# Top Gear, The Stig & Morse Code



## Deleted member 2636 (Nov 10, 2008)

No doubt you are all agog to know what The stig was listening to in Morse Code last week?

So, the world teeters on the edge of ruin but it seems the important things are not being missed. During the Lambo test last week Stig transmitted:

... - .-. .. -.-. - .-.. -.-- / -.-. --- -- . / -.. .- -. -.-. .. -. --. / .. ... / -.-. .-. .- .--. 

which is of course:

"Strictly Come Dancing is crap"  

This week it was I voted for Ross Perot & me smell cats


----------



## Belgian (Nov 10, 2008)

baloothebear said:


> No doubt you are all agog to know what The stig was listening to in Morse Code last week?
> 
> So, the world teeters on the edge of ruin but it seems the important things are not being missed.

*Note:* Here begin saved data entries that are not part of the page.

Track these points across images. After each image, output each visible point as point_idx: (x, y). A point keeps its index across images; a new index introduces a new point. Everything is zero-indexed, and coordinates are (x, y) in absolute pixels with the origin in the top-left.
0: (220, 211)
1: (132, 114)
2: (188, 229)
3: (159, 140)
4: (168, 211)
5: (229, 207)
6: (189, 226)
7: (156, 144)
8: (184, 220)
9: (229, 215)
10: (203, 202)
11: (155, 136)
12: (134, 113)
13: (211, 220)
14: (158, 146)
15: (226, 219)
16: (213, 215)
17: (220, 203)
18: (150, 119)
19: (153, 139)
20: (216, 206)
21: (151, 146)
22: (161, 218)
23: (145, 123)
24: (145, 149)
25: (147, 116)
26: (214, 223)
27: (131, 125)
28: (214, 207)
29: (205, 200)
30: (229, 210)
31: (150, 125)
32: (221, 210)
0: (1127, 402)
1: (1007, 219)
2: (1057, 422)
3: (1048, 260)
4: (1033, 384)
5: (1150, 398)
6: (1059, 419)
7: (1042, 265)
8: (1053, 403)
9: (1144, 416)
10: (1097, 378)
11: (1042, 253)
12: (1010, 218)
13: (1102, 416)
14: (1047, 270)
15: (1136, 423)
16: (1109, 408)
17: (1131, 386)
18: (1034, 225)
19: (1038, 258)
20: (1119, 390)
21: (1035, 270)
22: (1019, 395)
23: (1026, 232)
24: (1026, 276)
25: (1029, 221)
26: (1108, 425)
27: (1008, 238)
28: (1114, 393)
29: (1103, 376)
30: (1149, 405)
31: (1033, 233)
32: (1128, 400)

During the Lambo test last week Stig transmitted:
> 
> ...


-.- . -- .. -. -.. ... -- . -- -.-- ... -.-. --- - .. -.. -.. .- -.-- ...


----------



## Deleted member 2636 (Nov 14, 2008)

Belgian said:


> -.- . -- .. -. -.. ... -- . -- -.-- ... -.-. --- - .. -.. -.. .- -.-- ...



KEMINDSMEMYSCOTIDDAYS ?  

You've been at that dangerous Belgian Beer again, haven't you - you naughty man


----------